O presidente da AIP acredita que, além do reforço financeiro do programa também possa existir uma prorrogação do prazo de execução. «Acho que neste momento é imperioso. Todos sabemos que dos quatro principais fatores de mudança estrutural da economia portuguesa só a capitalização e a inovação serão alavancadas pelo PRR. O reforço da capacidade exportadora e o redimensionamento empresarial não estão abrangidos. Haverá mudança de flexibilização de aplicação do programa, e nessa reformulação temos de incluir o redimensionamento empresarial».
E lembra que um país que tem apena 6.654 médias empresas (1,5% das sociedades comerciais) terá muita dificuldade em crescer. «Dificilmente terá grande evolução na competitividade, na base exportadora, na inovação, na qualidade de gestão, e pagará melhores salários. Ainda não percebi porque é que os principais instrumentos de política pública negligenciam um dos principais fatores que mais contribuíram para não termos crescido nos últimos 20 anos», conclui.
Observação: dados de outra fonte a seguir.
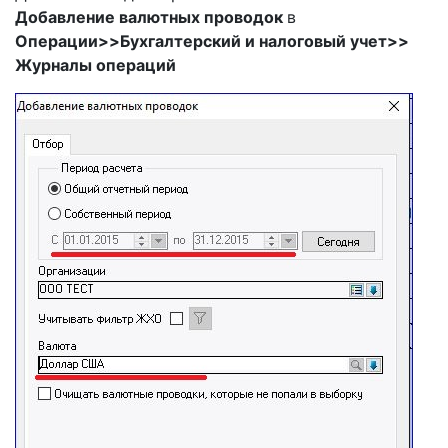
Добавление валютных проводок
в
Операции
>>
Бухгалтерский и налоговый учет
>>
Журналы операций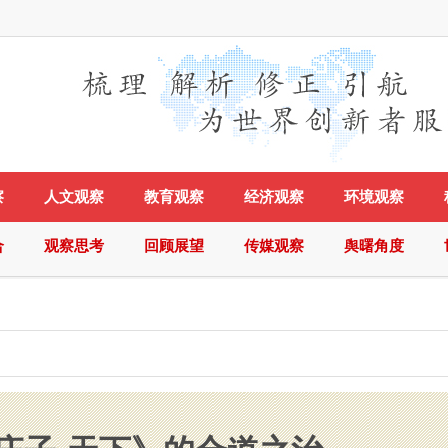
察
人文观察
教育观察
经济观察
环境观察
合
观察思考
回顾展望
传媒观察
舆曙角度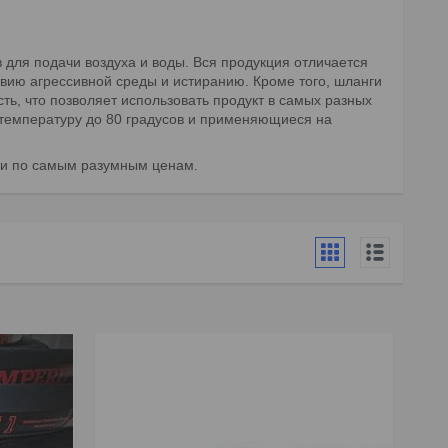
для подачи воздуха и воды. Вся продукция отличается
вию агрессивной среды и истиранию. Кроме того, шланги
ь, что позволяет использовать продукт в самых разных
температуру до 80 градусов и применяющиеся на
ти по самым разумным ценам.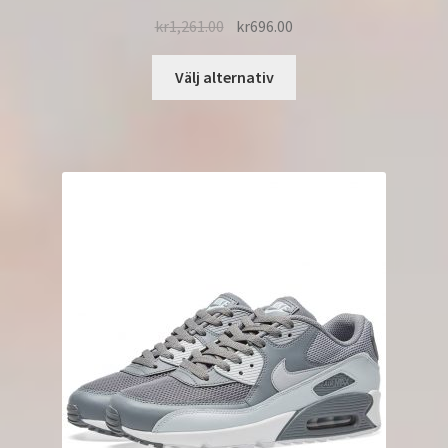
kr
1,261.00
kr
696.00
Välj alternativ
Já o presidente da AEP lembra que o argumento que tem sido usado é que não é possível mudar a estrutura do PRR. No entanto, admite que a realidade mostra que não é bem assim. E dá como exemplo, o caso de Espanha, «onde está em curso uma alteração significativa do seu plano de recuperação para integrar novos projetos estratégicos que visam incentivar a produção de chips e semicondutores, com uma dotação que ultrapassa os 12 mil milhões de euros».
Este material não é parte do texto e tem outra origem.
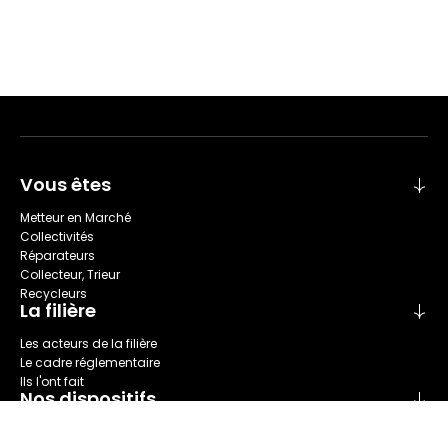
Vous êtes
Metteur en Marché
Collectivités
Réparateurs
Collecteur, Trieur
Recycleurs
La filière
Les acteurs de la filière
Le cadre réglementaire
Ils l'ont fait
Nos dispositifs
Collecte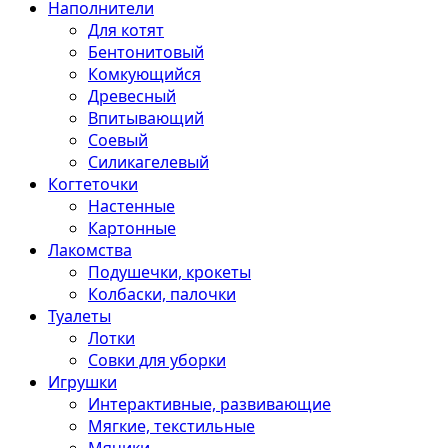
Наполнители
Для котят
Бентонитовый
Комкующийся
Древесный
Впитывающий
Соевый
Силикагелевый
Когтеточки
Настенные
Картонные
Лакомства
Подушечки, крокеты
Колбаски, палочки
Туалеты
Лотки
Совки для уборки
Игрушки
Интерактивные, развивающие
Мягкие, текстильные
Luís Miguel Ribeiro recorda ainda o estudo da AEP, em que propôs que as empresas – cuja alocação direta no PRR é de apenas cerca de um terço – recebam 100% das subvenções reprogramadas do PRR, tendo em conta não só os riscos de execução, mas sobretudo os desafios que se colocam à economia portuguesa.
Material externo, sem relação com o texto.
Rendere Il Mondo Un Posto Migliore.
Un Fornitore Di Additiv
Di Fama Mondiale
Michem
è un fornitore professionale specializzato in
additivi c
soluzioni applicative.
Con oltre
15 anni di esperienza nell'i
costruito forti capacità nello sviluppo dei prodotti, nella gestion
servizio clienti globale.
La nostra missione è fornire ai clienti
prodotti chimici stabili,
Mais otimista está Pedro Braz Teixeira: considera que o aumento dos custos é um problema transversal a toda a Europa e, como tal, por parte da União Europeia há consciência que há uma dificuldade generalizada, ou seja, não é apenas um problema português, e que poderá levar a reequacionar fazer alguns ajustamentos. «Por outro lado, por Portugal ser das economias que cresceu menos, vai ter acesso a mais de cerca de 1500 milhões de euros de PRR. Há uma margem para ajustamentos».
Senhor que se segue
A nomeação de Pedro Dominguinhos para presidente da Comissão Nacional de Acompanhamento do Plano de Recuperação e Resiliência, sucedendo a António Costa Silva após designação do primeiro-ministro, não parece animar o tecido empresarial. O presidente da AIP não acredita que esta nomeação vá dinamizar a execução do programa, defendendo que o «impacto mediático da sua nomeação é mais um sinal da importância que se dá ao controlo e ao acompanhamento, e não à execução do programa». E lembra que o principal gestor do programa, Fernando Alfaiate, «quase que passa despercebido», apesar de reconhecer que tem «um perfil low que é o mais recomendado para o desempenho destas funções», afirmando que «é um excelente técnico, tem uma enorme responsabilidade na execução do programa, anda por todo o país a dinamizar o programa, mas as luzes estão centradas no acompanhamento. Está tudo enviesado».
Quanto ao afastamento de Nelson de Souza desta área da política pública, José Eduardo Carvalho considera que «é uma perda para o país». E vai mais longe: «Não há muita gente em Portugal a perceber disto. E as experiências que temos tido, de pessoas com reputados currículos de escolas anglo-saxónicas, que foram investidas nestas funções públicas, foram um desastre».
Na expectativa está o presidente da AEP, que defende que «mais importante do que a pessoa em concreto escolhida para determinado cargo público são as políticas exercidas em prol do desenvolvimento do país. Estamos em crer que tal acontecerá no caso referido», conclui.